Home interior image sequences
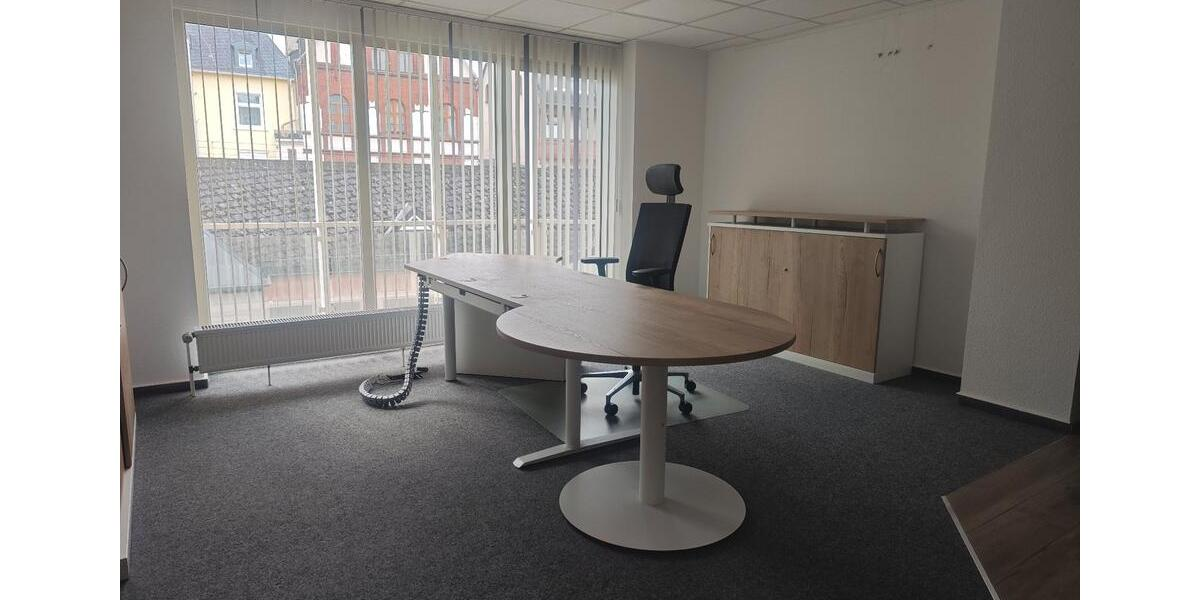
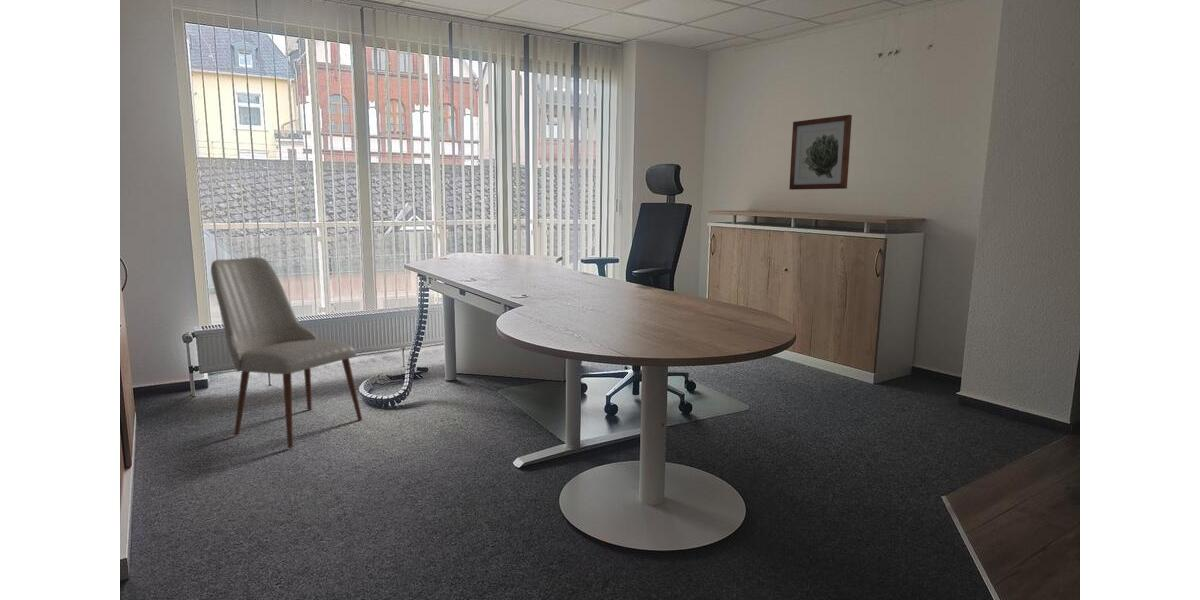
+ chair [210,256,363,449]
+ wall art [788,114,853,191]
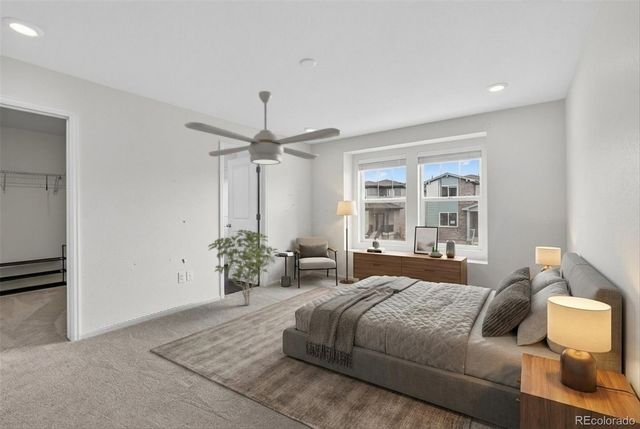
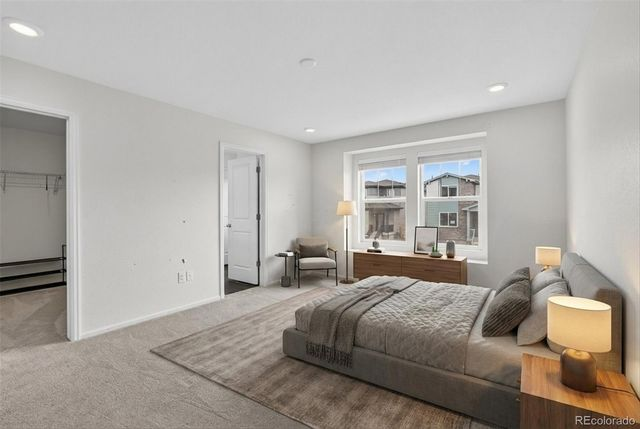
- shrub [207,229,280,306]
- ceiling fan [183,90,342,166]
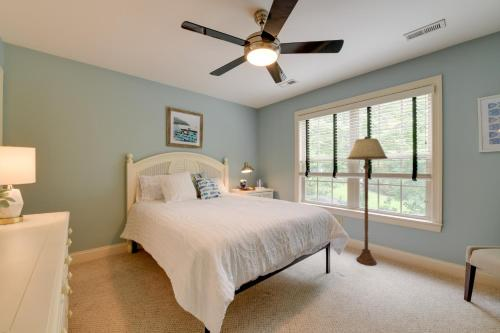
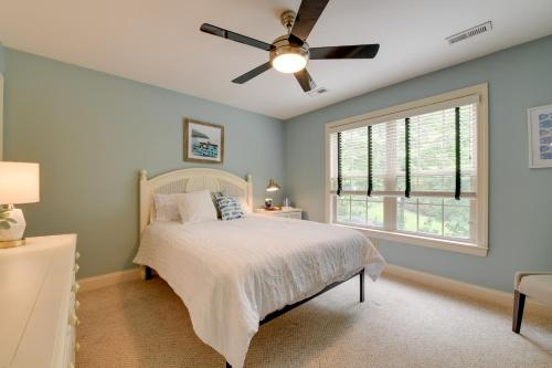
- floor lamp [346,136,389,266]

• Task instructions: Output the records above character for character, but leave each image out.

• Reply:
+ chair [210,256,363,449]
+ wall art [788,114,853,191]
- shrub [207,229,280,306]
- ceiling fan [183,90,342,166]
- floor lamp [346,136,389,266]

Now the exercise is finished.